Agganciarsi al mondo dovrà significare fa parte di un popolo che usa la modernità non solo per divertirsi ma anche per lavorare, discutere, progettare, ideare. Noi che non siamo la generazione in questo senso più evoluta, ci siamo trovati a fare i conti con strumenti sconosciuti e alieni, ma abbiamo imparato in fretta le nozioni che ci consentono di navigare, il verbo preferito dal web, e anche di farci accompagnare nel corso della giornata da amici del tutto nuovi oppure da amici ritrovati proprio nel corso della navigazione.

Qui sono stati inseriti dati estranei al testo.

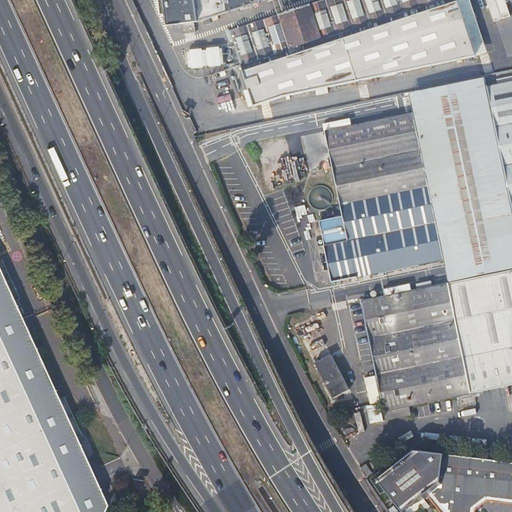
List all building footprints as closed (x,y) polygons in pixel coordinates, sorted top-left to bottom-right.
[(165,0),(168,24),(204,20),(248,5),(249,8),(254,6),(254,4),(256,3),(256,5),(263,3),(263,0),(262,0),(165,0)] [(475,55),(458,0),(438,0),(323,38),(292,49),(235,68),(247,108),(283,96),(475,55)] [(325,0),(311,5),(323,38),(437,0),(325,0)] [(484,53),(467,0),(458,0),(475,55),(484,53)] [(310,2),(279,13),(280,15),(292,49),(323,38),(311,5),(310,2)] [(292,49),(280,15),(220,35),(232,69),(292,49)] [(218,66),(212,44),(185,51),(190,72),(218,66)] [(409,93),(413,113),(436,224),(443,259),(449,285),(511,272),(511,198),(489,89),(486,76),(409,93)] [(511,198),(511,84),(489,89),(511,198)] [(323,242),(324,246),(436,224),(413,113),(328,132),(344,212),(349,236),(323,242)] [(319,218),(323,242),(349,236),(344,212),(319,218)] [(436,224),(324,246),(331,278),(357,274),(358,277),(443,259),(436,224)] [(414,408),(511,386),(511,426),(511,427),(511,272),(449,285),(362,302),(384,413),(393,412),(394,420),(415,415),(414,408)] [(0,333),(8,330),(22,324),(0,275),(0,333)] [(301,335),(305,343),(322,334),(318,326),(301,335)] [(0,344),(76,511),(90,511),(8,330),(0,333),(0,344)] [(322,334),(305,343),(332,400),(349,392),(322,334)] [(76,511),(0,344),(0,511),(76,511)] [(367,386),(368,397),(378,395),(377,384),(367,386)] [(393,412),(384,413),(386,421),(394,420),(393,412)] [(511,511),(511,462),(410,451),(375,480),(400,511),(423,494),(438,511),(473,511),(473,510),(475,508),(485,500),(511,502),(511,511)] [(377,459),(368,464),(371,469),(380,464),(377,459)] [(364,465),(359,468),(365,477),(370,474),(364,465)]
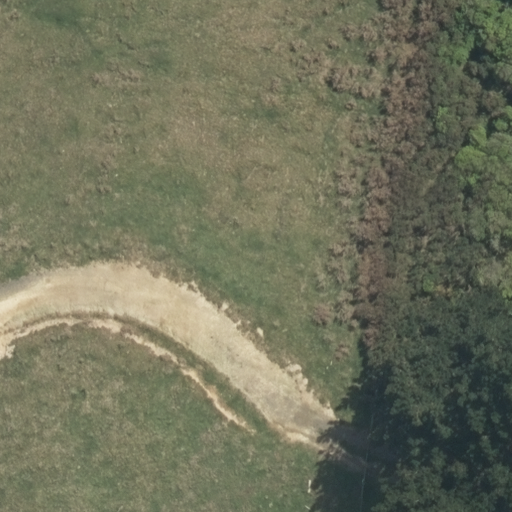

Il poter scegliere d’altra parte arriva da lontano. Pensiamo ad una frase pronunciata dal grande Sciascia da parlamentare radicale a proposito delle televisioni private, invise ad una certa sinistra che aveva manifestato perplessità persino sulla tv colori. Voglio la possibilità di poter scegliere tra cento canali per poi decidere di non vederne neanche uno.
Insomma la vera pluralità di voci, la vera libertà, pur dribblando fake e insulti, oggi è il web, via piaccia o no. Senza il web, il coronavirus sarebbe stato una vera e propria prigione, ricordiamocelo adesso che viviamo ancora la fase forse discendente.